Together the researchers exposed laboratory mice to aerosolized particles of the modified bacteria. The mice became infected, and dormant bacteria were found in the CD271-expressing mesenchymal stem cells in the bone marrow of the animals six months after streptomycin withdrawal. When Das and his colleagues injected other mice with these tuberculosis-carrying stem cells, those animals went on to develop characteristic symptoms of the disease, including lung lesions called granulomas.
“These mesenchymal stem cells have never been implicated as a host for tuberculosis,” said Felsher, “and they serve as a potential source for dormant disease. Moreover, these cells express drug-efflux pumps in their outer membranes that could make them resistant to anti-tuberculosis medications.”
Finally, Das turned to collaborators in India to determine whether what happened in the mice reflected what happens in infected people. The researchers conducted a small clinical study in which bone marrow biopsies were collected from nine people who had undergone the complete course of anti-tuberculosis treatment and whose sputum, a mucus-like substance secreted into the airways of the respiratory tract, contained no detectable bacteria. In eight of the nine people, the researchers were able to detect bacterial DNA in the mesenchymal stem cells obtained from bone marrow; in two of these eight, they were able to isolate living bacteria.
“Not only is this strong evidence that the tuberculosis can remain dormant in stem cells, but it shows that the living bacteria could be recovered from these cells after a long period of time,” said Das. “It’s also very suggestive of how the reactivation could be triggered: These stem cells are known to migrate to sites of injury or inflammation and begin dividing. So, migrating stem cells harboring dormant bacteria might reactivate the disease in the lung. Interestingly, I and other physicians treating patients with chronic obstructive pulmonary disease — which results in lung inflammation — have seen a strong correlation between COPD and tubercular relapse. It is possible that the tuberculosis relapse in COPD might involve the stem-cell mediated reactivation of a dormant tuberculosis infection.”

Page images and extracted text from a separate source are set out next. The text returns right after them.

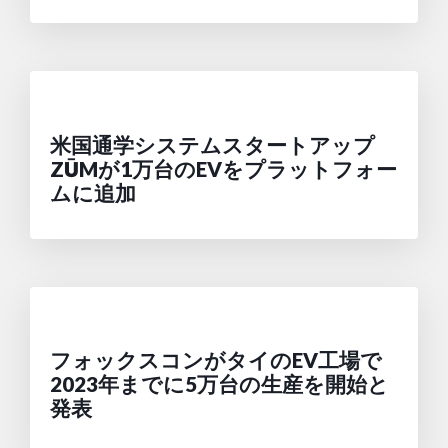
米国通学システムスタートアップ
ZŪMが1万台のEVをプラットフォー
ムに追加
フォックスコンがタイのEV工場で
2023年までに5万台の生産を開始と
発表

In the future the scientists plan to focus on investigating the cellular mechanisms used by the tuberculosis bacteria to infect and persist in the mesenchymal stem cells, and how reactivation occurs on a molecular level. They’re also interested in the possibility that tuberculosis might not be the only microbial bad boy that’s learned how to exploit the stem cells’ properties as a perfect hiding place.
“This could possibly be a more general paradigm,” said Felsher. “Other infectious agents might use stem cells in a similar manner. We’d like to further characterize whether and how these stem cells provide a protective niche for other infectious agents.”
The research was funded by the Bill & Melinda Gates Foundation, the Canadian Cancer Society, the KaviKrishna Foundation, the Laurel Foundation, the National Institutes of Health (grants AI076425, CA105102, CA89305-0351 and CA112973) and the Department of Defense (grant PR080163).